> [Document excerpt]:
On April 23, Madame Tussauds showed off some of the newest figures that will appear in the London-based museum’s next location, Fisherman’s Wharf in San Francisco.

Zuckerberg joins a legion of wax celebrities in almost 20 locations worldwide. The Tussauds lineup includes history and culture’s most popular figures—the Beatles, Marilyn Monroe, Princess Di, Michael Jackson, and many more. Joining Zuck at Wednesday’s unveiling were figures of singer Rihanna and actor Leonardo DiCaprio

In front of the sunny San Francisco coastline, the eerily realistic wax replica of Zuckerberg sits cross-legged and barefoot on a red chair, donning his iconic casual uniform: a hoodie and blue jeans. He looks straight ahead and smiles. His hands, of course, cradle a silver laptop.

[Pixel coordinate tracking data]
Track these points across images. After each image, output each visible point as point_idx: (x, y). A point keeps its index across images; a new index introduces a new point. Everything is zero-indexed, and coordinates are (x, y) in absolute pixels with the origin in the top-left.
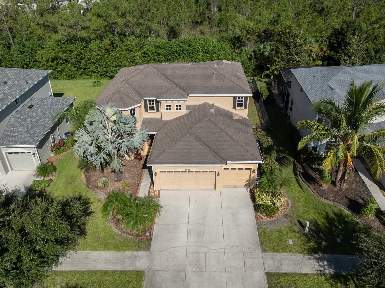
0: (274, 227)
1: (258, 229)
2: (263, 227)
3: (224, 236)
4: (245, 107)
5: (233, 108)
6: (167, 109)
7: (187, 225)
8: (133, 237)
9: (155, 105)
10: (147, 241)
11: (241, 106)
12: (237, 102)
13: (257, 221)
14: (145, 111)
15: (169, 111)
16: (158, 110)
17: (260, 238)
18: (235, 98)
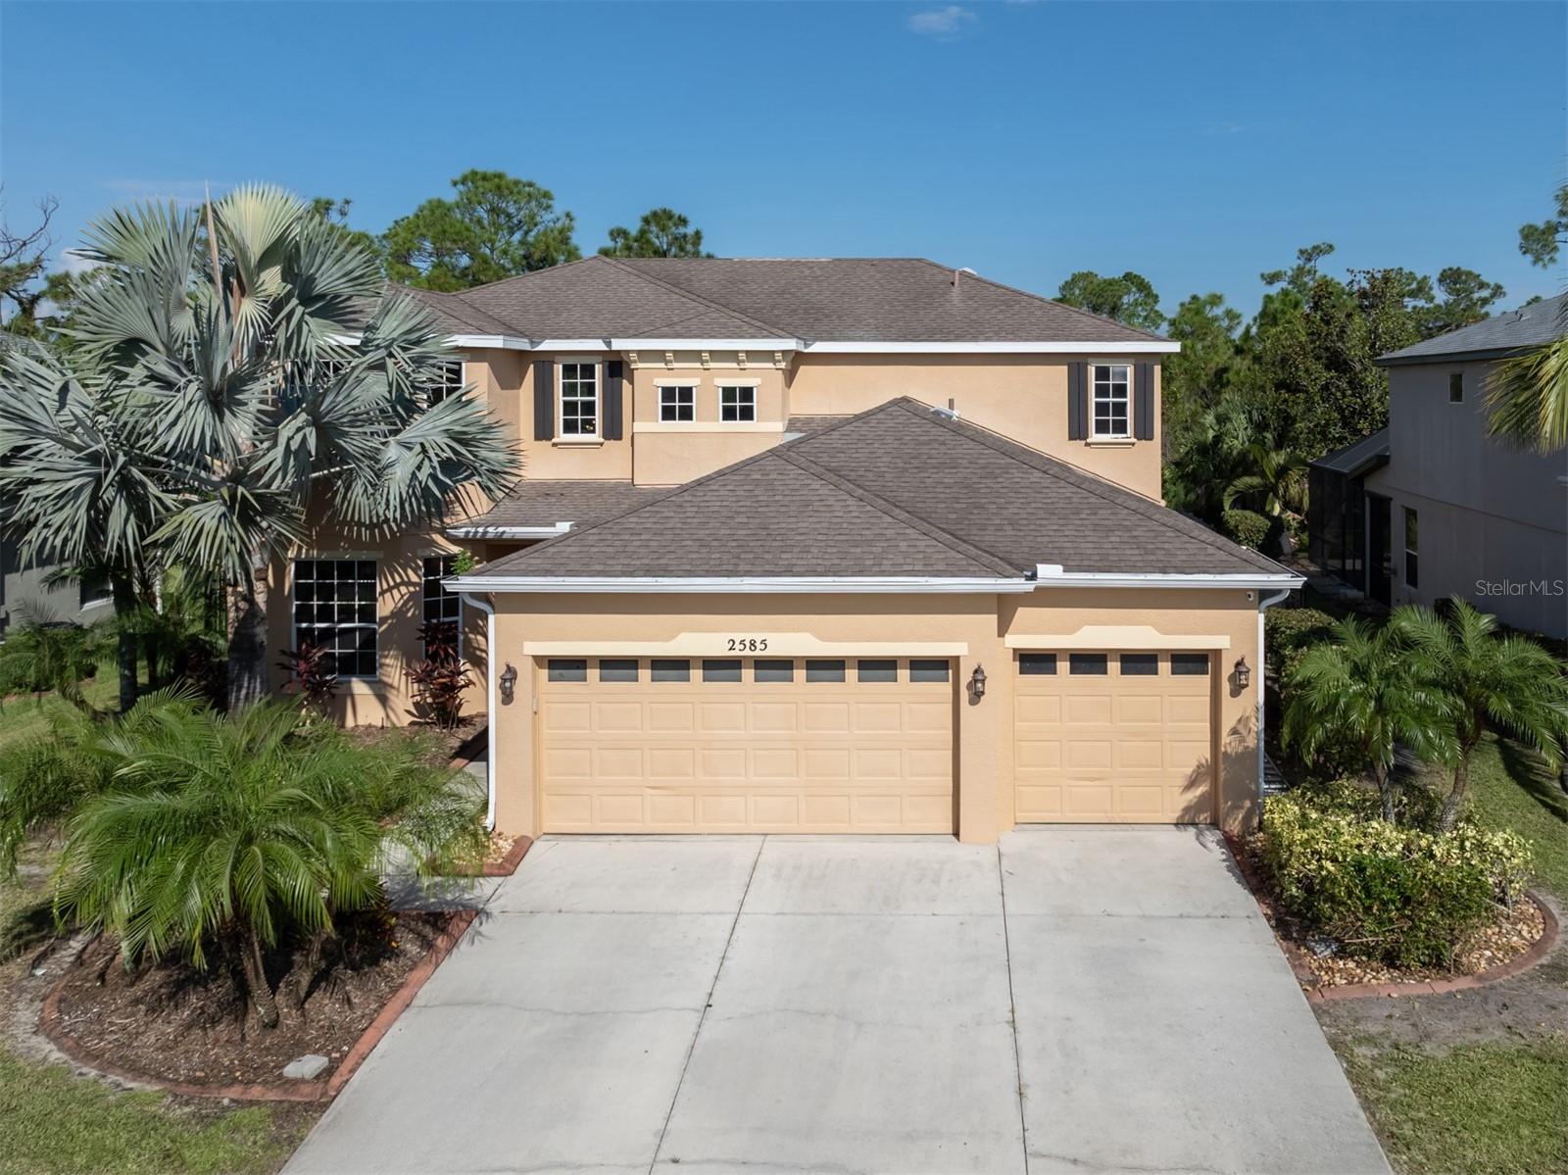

> [Questions]:
A. List the celebrities that the article on the Madame Tussauds unveiling names as part of the museum's lineup of history and culture's most popular figures.
B. In the article on the Madame Tussauds unveiling, what does the wax replica of Zuckerberg sit on?
C. Continue the article on the Madame Tussauds unveiling from its final sentence.

> [Per-task answers]:
A. The Beatles, Marilyn Monroe, Princess Di, Michael Jackson

B. A red chair.

C.
Fake Zuckerberg took between three and four months to make, according to Lauren Fraher, marketing manager for Madame Tussauds San Francisco. In order for the figures to be as lifelike as possible, a chosen celebrity will be measured more than 200 times before the artists go to work. But given Zuck’s busy schedule, the 20-person crew instead used photographs of the Facebook CEO to construct him. 

Creating the wax version of the 29-year-old, a “lifesize replica down to the last freckle,” presumably took an incredible amount of patience. Fraher said each strand of wax Zuckerberg’s hair was inserted by hand over the course of two weeks, one at a time. 

The company donated the black T-shirt Zuckerberg wears, though Mashable reports that it’s currently not visible in photos due to copyright issues. 

Zuckerberg joins the club of other tech giants to get made into wax figures, which includes Steve Jobs and Bill Gates. Madame Tussauds San Francisco will open June 26.